I'm glad the guy was ok.
I don't want to see anyone get hurt for a TV drama.
If I was Dwane that would be the last time I'd be the nice guy and go looking for someone.


----------



## 056 kid (May 5, 2009)

I cant believe they left the old man!

"Il burn all there houses down"!!!!


----------



## JCBearss (May 6, 2009)

Rather anti climatic then Dwayne saying he would burn both their houses down was a riot


----------



## Kunes (May 6, 2009)

that was way too much drama for the outcome.


----------



## yellojeeper (May 6, 2009)

anyone else notice how still it was when they were looking for the logger, but they quit cutting because of the high winds?


----------



## welder15725 (May 6, 2009)

you would think they would give all their fallers a radio just in case something like that happened.


----------



## smokechase II (May 7, 2009)

*where have you been?*

*"you would think they would give all their fallers a radio just in case something like that happened."*

=============

Apparently you haven't been watching the same show that I have been.

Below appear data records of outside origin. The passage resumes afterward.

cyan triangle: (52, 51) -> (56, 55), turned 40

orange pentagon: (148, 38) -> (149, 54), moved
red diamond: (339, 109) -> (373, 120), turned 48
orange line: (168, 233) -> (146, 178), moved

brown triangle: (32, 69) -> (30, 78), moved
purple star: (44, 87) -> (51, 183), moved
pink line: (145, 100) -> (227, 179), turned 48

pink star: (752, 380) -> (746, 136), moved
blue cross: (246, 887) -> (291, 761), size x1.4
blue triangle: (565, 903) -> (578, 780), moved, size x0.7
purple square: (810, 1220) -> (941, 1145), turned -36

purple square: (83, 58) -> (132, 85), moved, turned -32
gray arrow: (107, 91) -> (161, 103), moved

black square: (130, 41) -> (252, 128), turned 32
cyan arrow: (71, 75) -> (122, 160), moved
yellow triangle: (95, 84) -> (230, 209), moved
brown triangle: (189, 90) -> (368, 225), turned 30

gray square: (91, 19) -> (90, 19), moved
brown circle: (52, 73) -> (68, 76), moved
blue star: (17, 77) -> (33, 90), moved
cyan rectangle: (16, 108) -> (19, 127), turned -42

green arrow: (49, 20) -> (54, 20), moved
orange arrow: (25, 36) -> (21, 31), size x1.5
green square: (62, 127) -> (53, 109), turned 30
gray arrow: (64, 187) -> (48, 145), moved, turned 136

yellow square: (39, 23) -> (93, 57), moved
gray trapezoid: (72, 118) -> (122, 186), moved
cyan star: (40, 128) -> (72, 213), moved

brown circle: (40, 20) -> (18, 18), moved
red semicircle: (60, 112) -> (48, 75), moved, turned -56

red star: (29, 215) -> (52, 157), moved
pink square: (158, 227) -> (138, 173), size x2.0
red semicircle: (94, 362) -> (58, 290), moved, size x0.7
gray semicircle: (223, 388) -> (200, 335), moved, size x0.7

Next thing you know someone will be suggesting cantaloupe over maple bars.


----------



## slowp (May 7, 2009)

smokechase II said:


> *"you would think they would give all their fallers a radio just in case something like that happened."*
> 
> =============
> 
> ...



Nope, no cantalope. The fashion is now to "eat locally" so mushrooms would be ok, but no cantalope. Maple bars are local if there's a bakery, otherwise Donettos may be substituted. I see the latter on a lot of dashboards around here so they must be local.


----------